Zu Beginn der Griechenlandkrise hielten Banken aus anderen
Euroländern einen hohen Anteil der griechischen Anleihen. Das ist
inzwischen nicht mehr der Fall. An den Kapitalmärkten wird die
Sanierung Irlands und Spaniens als Erfolgsmodell interpretiert,
Griechenland zunehmend als Sonderfall gesehen. Zum Zweiten verspielt
die neue Regierung mit Rufen nach einem weiteren Schuldenschnitt das
Vertrauen, das sie so dringend braucht, um sich mittelfristig
finanziell wieder auf eigene Füße zu stellen. Fast neun Prozent
Zinsen zahlt Griechenland derzeit, wenn es seine Anleihen auf dem
Finanzmarkt platzieren will. Irland, das bis vor kurzem selbst auf
Hilfspakete angewiesen war und inzwischen die nötigen Reformen
durchgeführt hat, bekommt Kredite fast so günstig wie Deutschland,
nämlich für ein Prozent Zinsen. Das zeigt deutlicher als mahnende
Worte der IWF-Chefin, dass der neue Regierungschef Tsipras im
Interesse seiner Wähler handeln würde, wenn er solide
Haushaltspolitik und überzeugende Strukturreformen zum Leitthema
seiner Regierung machen würde. Die rasche Koalitionsbildung mit der
kleinen rechtspopulistischen Partei der "Unabhängigen Griechen"

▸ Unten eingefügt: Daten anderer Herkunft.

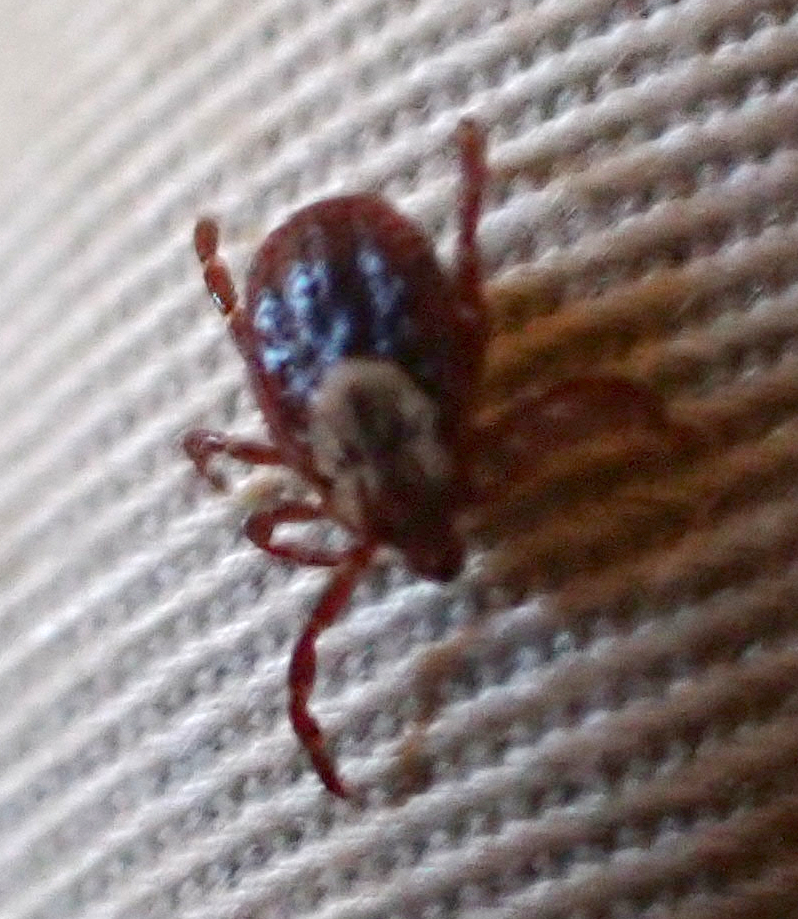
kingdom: Animalia
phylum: Arthropoda
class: Arachnida
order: Ixodida
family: Ixodidae
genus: Dermacentor
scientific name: Dermacentor variabilis
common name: American dog tick
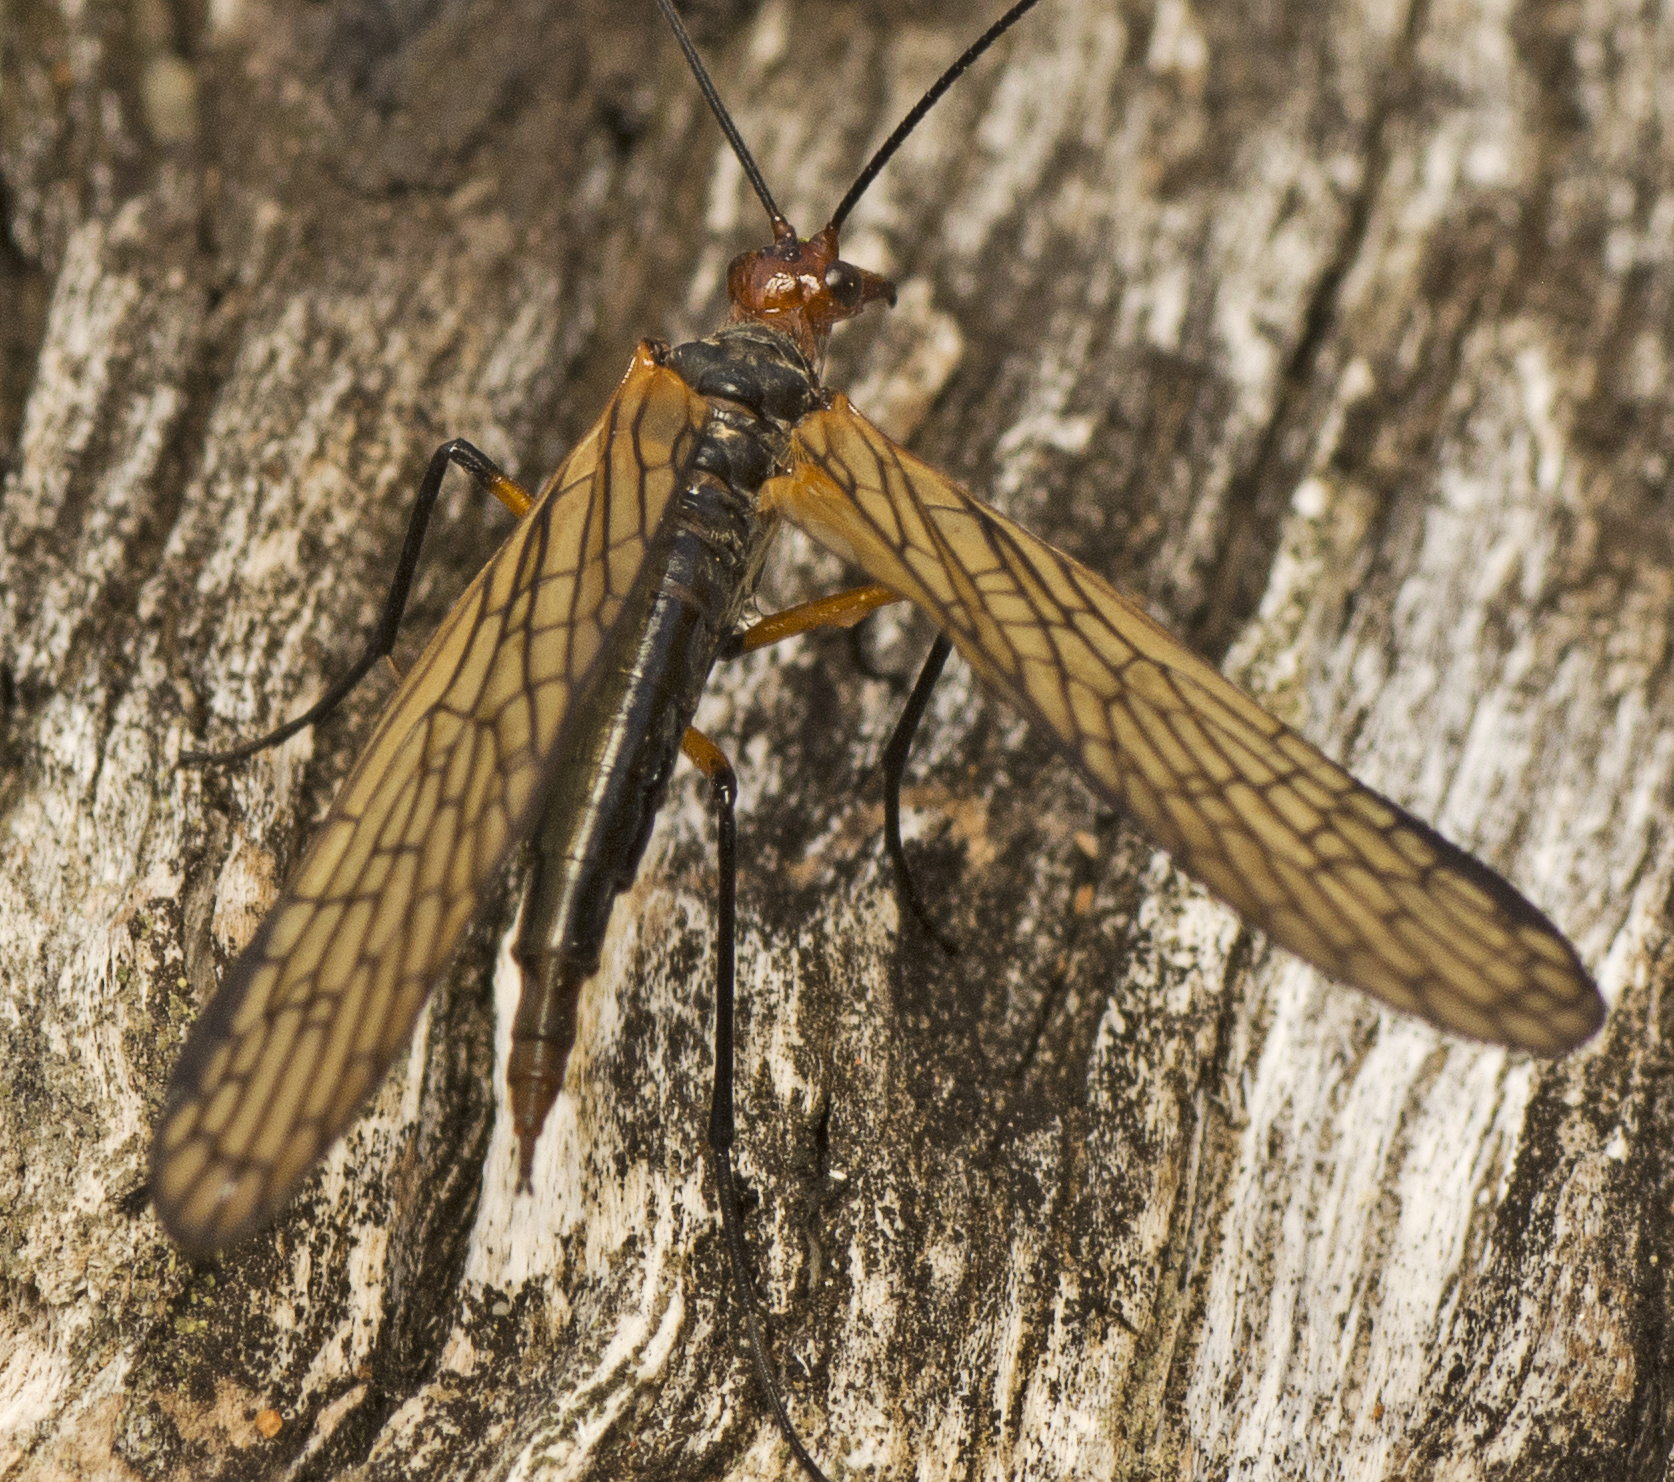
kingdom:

spricht allerdings nicht dafür, dass Tsipras das Gebot der Stunde
erkannt hat. Die einzige programmatische Gemeinsamkeit zwischen den
beiden Parteien vom linken und rechten Rand des politischen Spektrums
besteht in ihrer einhelligen Forderung nach Schuldenerlass und
besseren Kreditbedingungen für die Zukunft. Das könnte dazu führen,
dass die neue Regierung ihre ganze Energie in einen Kampf steckt, der
von vornherein verloren ist. Griechenlands Millionäre und
Steuerflüchtlinge würden sich ins Fäustchen lachen, denn sie kämen
ein weiteres Mal ungeschoren davon.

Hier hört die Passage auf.